Editorial

La loi du marchand abolie

Ce n’est pas trop tôt. On croit rêver, on demande à être pincé face à la métamorphose. Comme sur un coup de baguette magique, les quartiers d’Anosy, Andrefanambohijanahary et Mahamasina ont été débarrassés des marchands de rue qui ont signé une emphytéose avec la CUA. Ils ont squatté, petit à petit, les trottoirs et tous les coins de rue devenus littéralement des espaces de marché. Pendant quatre ans, la capitale a complètement perdu tout son charme.

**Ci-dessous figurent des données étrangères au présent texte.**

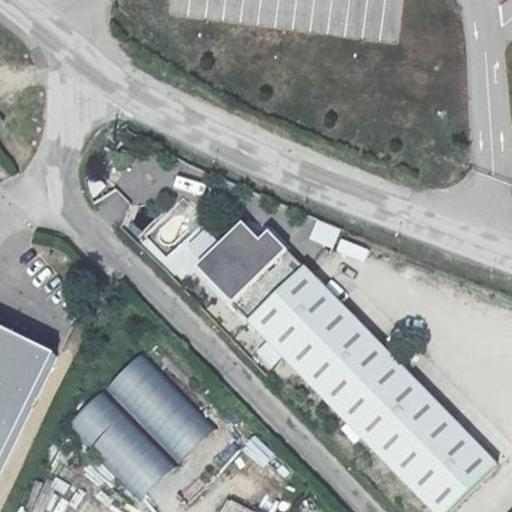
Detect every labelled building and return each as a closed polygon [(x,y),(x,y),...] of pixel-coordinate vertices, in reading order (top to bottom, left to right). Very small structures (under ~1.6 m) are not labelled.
[(96,204),(112,230),(134,217),(118,191),(96,204)] [(332,250),(340,230),(316,221),(308,241),(332,250)] [(200,262),(285,352),(436,511),(445,511),(497,463),(341,299),(272,227),(253,245),(236,227),(200,262)] [(0,475),(56,356),(0,328),(0,475)] [(145,355),(108,389),(177,463),(214,429),(145,355)] [(105,393),(71,424),(140,498),(174,467),(105,393)]
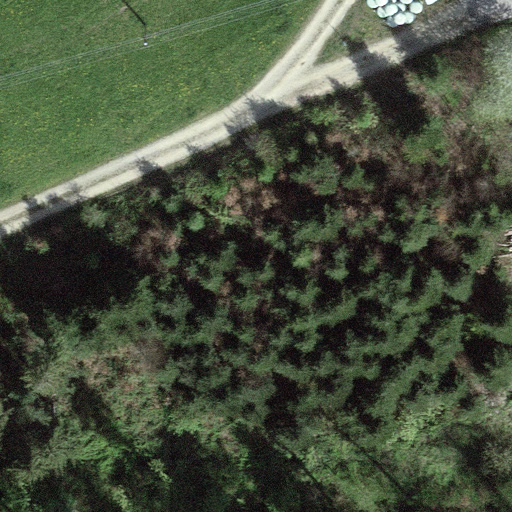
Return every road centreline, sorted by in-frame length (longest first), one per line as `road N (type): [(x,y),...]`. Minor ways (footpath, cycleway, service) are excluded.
road 1 (track): [(332,0),(288,64),(238,113),(0,222)]
road 2 (track): [(238,113),(495,0)]
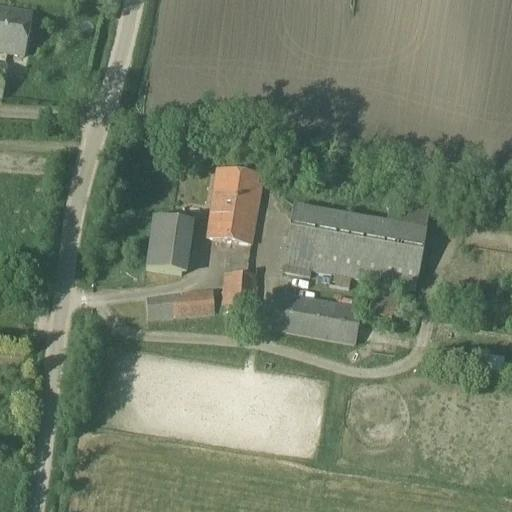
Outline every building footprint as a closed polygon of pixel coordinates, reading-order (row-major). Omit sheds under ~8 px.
[(31,16),(0,10),(0,56),(23,60),(31,16)] [(215,171),(205,240),(251,248),(263,178),(215,171)] [(293,208),(281,274),(309,279),(310,274),(330,278),(328,288),(346,291),(348,281),(415,293),(431,199),(392,192),(385,226),(293,208)] [(511,258),(490,255),(476,321),(511,327),(511,258)] [(254,318),(256,278),(223,276),(220,316),(254,318)] [(361,324),(394,332),(402,295),(369,288),(361,324)] [(181,299),(168,300),(170,321),(214,317),(211,294),(181,297),(181,299)] [(360,312),(277,295),(270,333),(354,348),(360,312)]
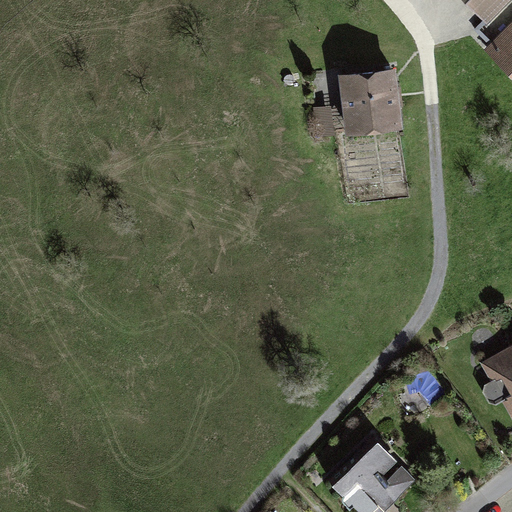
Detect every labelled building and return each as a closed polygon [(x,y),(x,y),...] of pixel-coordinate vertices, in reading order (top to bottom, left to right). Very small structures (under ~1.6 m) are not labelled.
[(511,0),(456,0),(487,33),(511,9),(511,0)] [(511,33),(484,61),(511,88),(511,33)] [(398,80),(341,86),(348,146),(404,140),(398,80)] [(511,348),(488,369),(511,413),(511,348)] [(376,441),(333,483),(361,511),(384,511),(416,482),(376,441)]
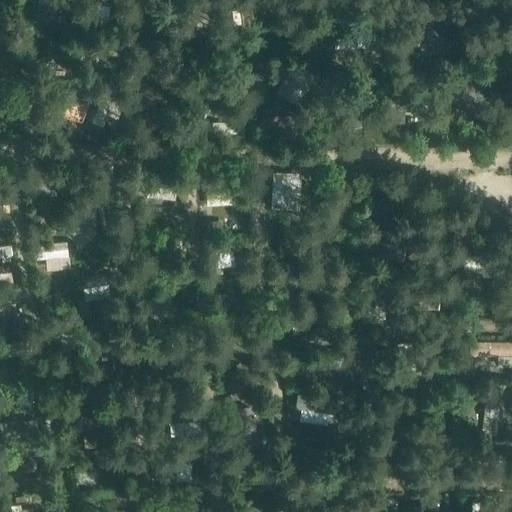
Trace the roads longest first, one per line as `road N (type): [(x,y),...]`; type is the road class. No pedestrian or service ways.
road 1 (residential): [(61,511),(4,143)]
road 2 (residential): [(160,511),(107,145)]
road 3 (residential): [(231,511),(182,147)]
road 4 (residential): [(295,511),(259,266),(261,149)]
road 5 (residential): [(335,150),(355,297),(373,304),(511,297)]
road 6 (residential): [(335,150),(511,164)]
road 7 (residential): [(335,150),(332,88),(308,0)]
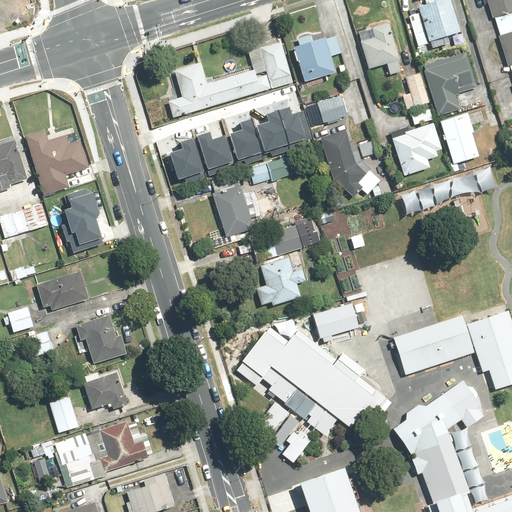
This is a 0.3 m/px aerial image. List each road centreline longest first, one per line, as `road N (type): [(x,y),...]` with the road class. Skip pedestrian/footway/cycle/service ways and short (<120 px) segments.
road 1 (secondary): [(234,511),(87,42)]
road 2 (secondary): [(87,42),(221,0)]
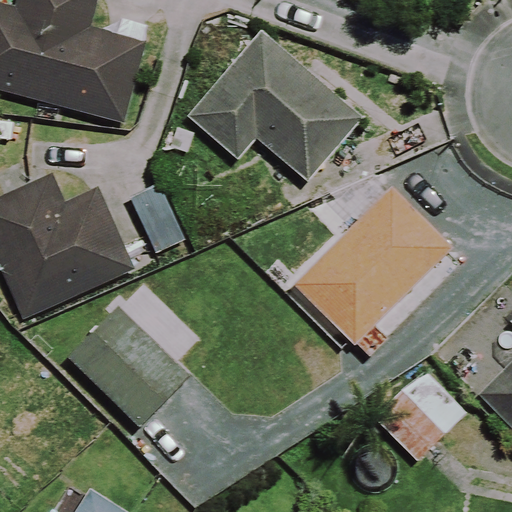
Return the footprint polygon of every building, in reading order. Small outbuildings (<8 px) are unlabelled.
[(132,133),(142,95),(152,59),(140,56),(142,48),(87,32),(95,0),(16,0),(13,15),(0,11),(0,96),(120,129),(132,133)] [(357,123),(256,41),(187,125),(235,165),(253,143),(305,186),(357,123)] [(58,209),(46,181),(0,201),(0,268),(23,320),(132,272),(96,192),(58,209)] [(446,251),(390,193),(291,288),(362,361),(398,327),(383,311),(446,251)] [(511,361),(467,405),(500,439),(507,432),(511,437),(511,361)] [(451,429),(421,398),(382,436),(412,467),(451,429)] [(125,511),(86,488),(71,511),(125,511)]
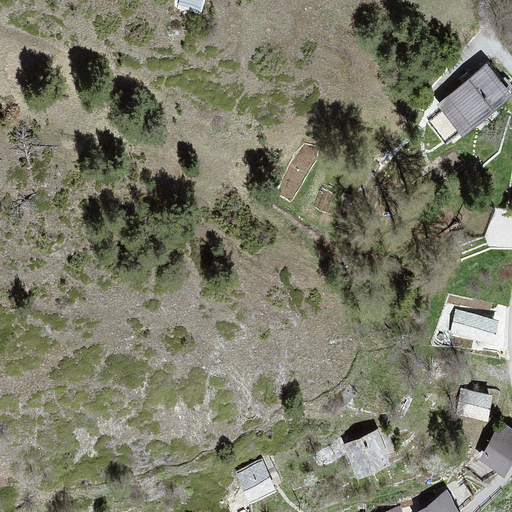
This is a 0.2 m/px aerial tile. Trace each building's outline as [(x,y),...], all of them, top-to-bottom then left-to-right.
[(511,89),(492,64),(441,105),(467,137),(511,101),(511,89)] [(495,343),(498,318),(458,313),(455,338),(495,343)] [(494,420),(496,398),(468,395),(466,418),(494,420)] [(511,429),(507,427),(487,458),(510,472),(511,469),(511,429)] [(385,433),(352,447),(366,480),(399,466),(385,433)] [(269,462),(241,474),(253,504),(282,492),(269,462)] [(455,511),(444,496),(422,511),(455,511)]
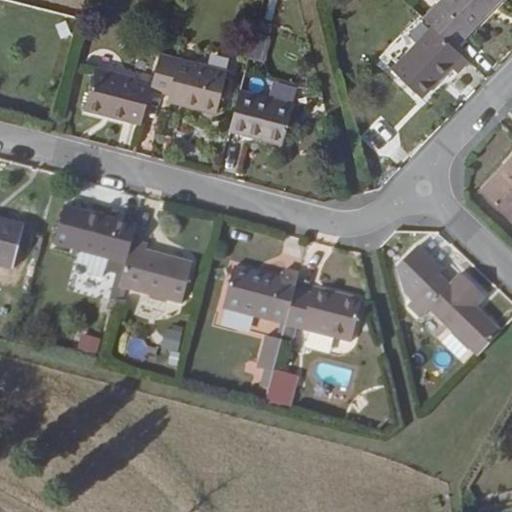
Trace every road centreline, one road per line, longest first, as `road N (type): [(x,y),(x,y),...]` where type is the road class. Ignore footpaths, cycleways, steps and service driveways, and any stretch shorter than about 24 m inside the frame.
road 1 (residential): [(421,179),(355,231),(0,139)]
road 2 (residential): [(511,80),(421,179)]
road 3 (residential): [(421,179),(511,271)]
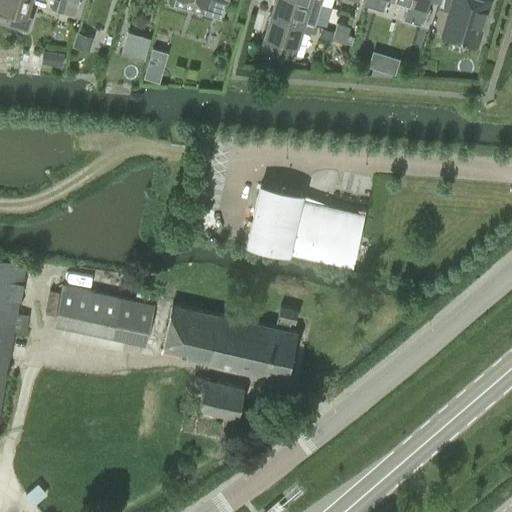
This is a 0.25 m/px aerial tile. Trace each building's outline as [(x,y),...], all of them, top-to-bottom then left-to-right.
[(0,0),(0,21),(28,30),(33,14),(27,12),(30,0),(0,0)] [(61,0),(60,0),(57,10),(63,12),(74,16),(77,5),(66,1),(61,0)] [(174,0),(173,3),(203,12),(220,17),(225,0),(174,0)] [(309,0),(274,0),(271,11),(313,23),(315,24),(321,3),(309,0)] [(420,23),(426,0),(364,0),(363,3),(383,9),(385,0),(398,0),(408,3),(404,18),(420,23)] [(439,0),(438,7),(449,11),(442,33),(476,44),(478,40),(481,38),(483,32),(481,28),(490,0),(439,0)] [(294,54),(301,30),(310,33),(313,23),(271,11),(261,46),(294,54)] [(338,21),(335,30),(347,34),(350,25),(338,21)] [(333,33),(322,29),(320,36),(331,39),(333,33)] [(144,58),(150,37),(127,30),(121,51),(144,58)] [(347,34),(335,30),(332,38),(345,42),(347,34)] [(94,36),(76,31),(72,45),(90,50),(94,36)] [(43,52),(42,59),(62,62),(63,55),(43,52)] [(163,68),(148,63),(143,78),(159,82),(163,68)] [(261,183),(247,241),(289,251),(289,250),(351,264),(363,213),(301,199),(302,193),(261,183)] [(0,405),(26,262),(0,257),(0,405)] [(149,335),(154,304),(62,282),(57,312),(149,335)] [(136,294),(147,296),(149,286),(138,283),(136,294)] [(172,302),(162,349),(286,377),(296,330),(289,328),(290,320),(294,321),(297,308),(280,305),(275,325),(172,302)] [(198,410),(237,419),(244,387),(196,375),(194,384),(203,386),(198,410)] [(38,483),(26,494),(34,503),(46,493),(38,483)]
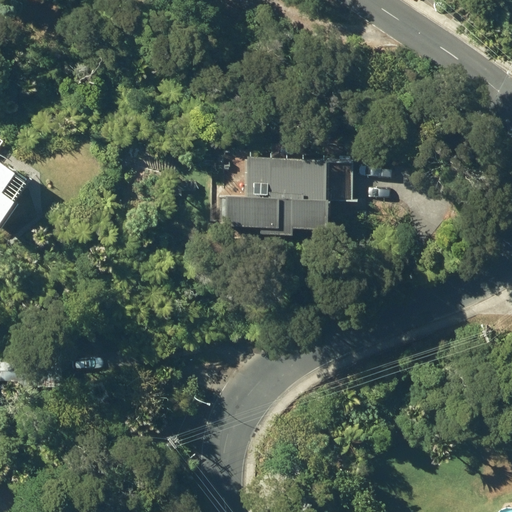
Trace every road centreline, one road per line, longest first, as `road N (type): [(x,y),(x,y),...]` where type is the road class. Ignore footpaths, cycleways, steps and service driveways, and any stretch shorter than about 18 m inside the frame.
road 1 (tertiary): [(511,241),(485,272),(444,295),(297,355),(240,407),(223,452),(228,511)]
road 2 (tertiary): [(370,0),(511,108)]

On n’avait plus aucun espoir de retrouver, un jour l’image d’Antananarivo des années 60-70 puis 90-2000 avec l’anarchie érigée en mode de fonctionnement, la gabegie prise comme règle de conduite. Mais on savait également que seule une poigne de fer pouvait rétablir l’ordre.

Cela ne pouvait pas continuer à l’infini. Depuis hier, un vent nouveau semble souffler sur la capitale. Avant même la prise de service du nouveau maire, Tana commence à faire sa toilette et retrouve son allure des grands jours. Les forces de l’ordre sont mises à contribution alors que, depuis, 2009 elles ne sont intervenues que pour casser les manifestations non autorisées. Elles sont restées de marbre face à l’invasion des marchands comme si c’était autorisé. On ignore si elles reniaient les réquisitions des autorités communales ou si elles n’étaient pas du tout réquisitionnées. Le fait est, qu’entre le pouvoir central et les dirigeants communaux, le courant a également subi un délestage permanent. Aucune connexion, aucune synergie des actions, aucune collaboration n’a été observée. La CUA a fait ce qui lui plaisait alors que l’État l’a laissé faire jusqu’à cette catastrophe indicible.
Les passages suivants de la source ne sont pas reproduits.